The opposite or antidote to insulin is human growth hormone (HGH). It’s what allows children to grow up to their full height and it also helps with muscle repair, and it’s very anti-ageing too. HGH tells the liver to produce an insulin-like messenger called Growth Factor #1 (IGF-1). It’s an anti-inflammatory agent, stimulates growth of muscles and bones and is generally very helpful all round. When it drops too low inflammation can result – low levels are found in Fibromyalgia implying that in part the pain may occur as the muscles are not repairing themselves at a fast enough rate. When insulin is raised, HGH and IGF-1 are low – and vice versa.
So here’s what you do NOT want to do: raise insulin and have low levels of HGH & IGF-1. You do this by:
- Being too stressed – this means high levels of cortisol which in turn mobilises glucose from the liver. This triggers insulin and lowers HGH.
- Being a ‘sugar baby’ – too much sugar in the diet really REALLY is bad news. I’d go so far as to say any sugar in the diet – period – is bad news. It spikes glucose, which then spikes insulin and lowers HGH. The result is poor glucose regulation and insulin resistance.
You actually are wanting to lower your insulin, raise HGH naturally together with IGF-1. This way you will have excellent muscle mass and be able to repair muscle damage especially after exercise. Here’s what you need to do:
- Cut the carbs to lower your blood sugar.
- Stop snacking between meals, and allow a good 4-5 hours between meals. When insulin drops, HGH rises.
- Eat enough animal protein – don’t be afraid of it. It not only stabilises glucose levels but serves as the building blocks for cellular growth, and directly raises IGF-1 levels.
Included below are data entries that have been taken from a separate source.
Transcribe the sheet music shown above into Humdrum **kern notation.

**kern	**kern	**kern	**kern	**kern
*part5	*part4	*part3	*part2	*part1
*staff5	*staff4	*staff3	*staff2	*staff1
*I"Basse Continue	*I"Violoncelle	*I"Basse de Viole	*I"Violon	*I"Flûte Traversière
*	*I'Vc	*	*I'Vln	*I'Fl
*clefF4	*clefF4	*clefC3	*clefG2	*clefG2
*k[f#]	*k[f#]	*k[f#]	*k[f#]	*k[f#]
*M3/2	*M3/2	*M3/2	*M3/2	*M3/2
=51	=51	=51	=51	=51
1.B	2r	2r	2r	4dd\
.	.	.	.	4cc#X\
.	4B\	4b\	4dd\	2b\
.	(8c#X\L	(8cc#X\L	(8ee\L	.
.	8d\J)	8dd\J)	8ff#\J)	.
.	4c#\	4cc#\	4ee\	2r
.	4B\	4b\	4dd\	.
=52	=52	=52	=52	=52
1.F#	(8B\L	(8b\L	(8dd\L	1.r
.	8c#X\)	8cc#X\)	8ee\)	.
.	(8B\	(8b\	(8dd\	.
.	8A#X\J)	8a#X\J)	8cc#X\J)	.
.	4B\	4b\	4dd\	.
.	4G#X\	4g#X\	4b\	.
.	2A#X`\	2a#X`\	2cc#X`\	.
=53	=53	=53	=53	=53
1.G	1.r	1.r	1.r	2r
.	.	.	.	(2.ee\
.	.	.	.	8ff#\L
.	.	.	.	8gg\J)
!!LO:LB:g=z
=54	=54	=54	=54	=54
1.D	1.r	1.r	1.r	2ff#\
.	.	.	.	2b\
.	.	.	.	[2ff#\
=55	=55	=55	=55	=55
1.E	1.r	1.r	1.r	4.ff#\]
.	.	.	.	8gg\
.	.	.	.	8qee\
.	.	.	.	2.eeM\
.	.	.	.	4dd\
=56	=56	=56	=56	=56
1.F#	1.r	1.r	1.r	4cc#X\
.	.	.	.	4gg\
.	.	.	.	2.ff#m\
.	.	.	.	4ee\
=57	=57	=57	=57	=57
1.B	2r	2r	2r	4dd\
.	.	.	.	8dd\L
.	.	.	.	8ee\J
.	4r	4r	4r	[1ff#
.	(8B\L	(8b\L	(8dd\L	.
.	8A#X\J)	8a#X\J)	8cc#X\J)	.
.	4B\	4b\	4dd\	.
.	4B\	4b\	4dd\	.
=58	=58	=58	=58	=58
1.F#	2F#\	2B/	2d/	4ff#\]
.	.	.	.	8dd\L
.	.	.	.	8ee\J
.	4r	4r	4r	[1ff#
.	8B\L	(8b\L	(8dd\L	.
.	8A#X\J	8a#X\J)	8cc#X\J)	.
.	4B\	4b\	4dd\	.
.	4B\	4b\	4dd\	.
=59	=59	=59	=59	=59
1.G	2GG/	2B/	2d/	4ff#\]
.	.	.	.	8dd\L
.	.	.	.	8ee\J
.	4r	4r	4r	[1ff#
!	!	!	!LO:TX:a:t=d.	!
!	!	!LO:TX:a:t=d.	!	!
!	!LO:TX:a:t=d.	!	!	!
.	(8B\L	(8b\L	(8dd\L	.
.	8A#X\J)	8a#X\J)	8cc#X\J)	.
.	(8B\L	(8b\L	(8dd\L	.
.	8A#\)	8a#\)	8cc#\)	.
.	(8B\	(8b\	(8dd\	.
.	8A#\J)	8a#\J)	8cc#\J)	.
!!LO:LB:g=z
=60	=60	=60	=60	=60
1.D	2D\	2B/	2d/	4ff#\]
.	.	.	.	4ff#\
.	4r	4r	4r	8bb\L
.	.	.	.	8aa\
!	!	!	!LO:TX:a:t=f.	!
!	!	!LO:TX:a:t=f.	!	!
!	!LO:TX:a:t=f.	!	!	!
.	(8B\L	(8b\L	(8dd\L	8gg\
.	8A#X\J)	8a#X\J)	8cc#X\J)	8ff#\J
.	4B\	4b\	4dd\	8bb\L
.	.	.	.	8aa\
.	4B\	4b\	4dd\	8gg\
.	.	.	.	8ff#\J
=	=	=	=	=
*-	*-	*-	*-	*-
- Get enough sleep. HGH is released in deep sleep, and part of the reason why those with fibromyalgia is linked with sleep disorder – it’s a lack of HGH, and therefore inadequate muscle repair. HGH declines in the morning as cortisol rises.
- Get sensible exercise – especially resistance exercise which raises HGH, just don’t overdo it.
- Make sure you have enough zinc, magnesium citrate and selenium – these are directly correlated with IGF-1 activity – if these levels are too low, supplementation will encourage HGH and IGF-1 levels.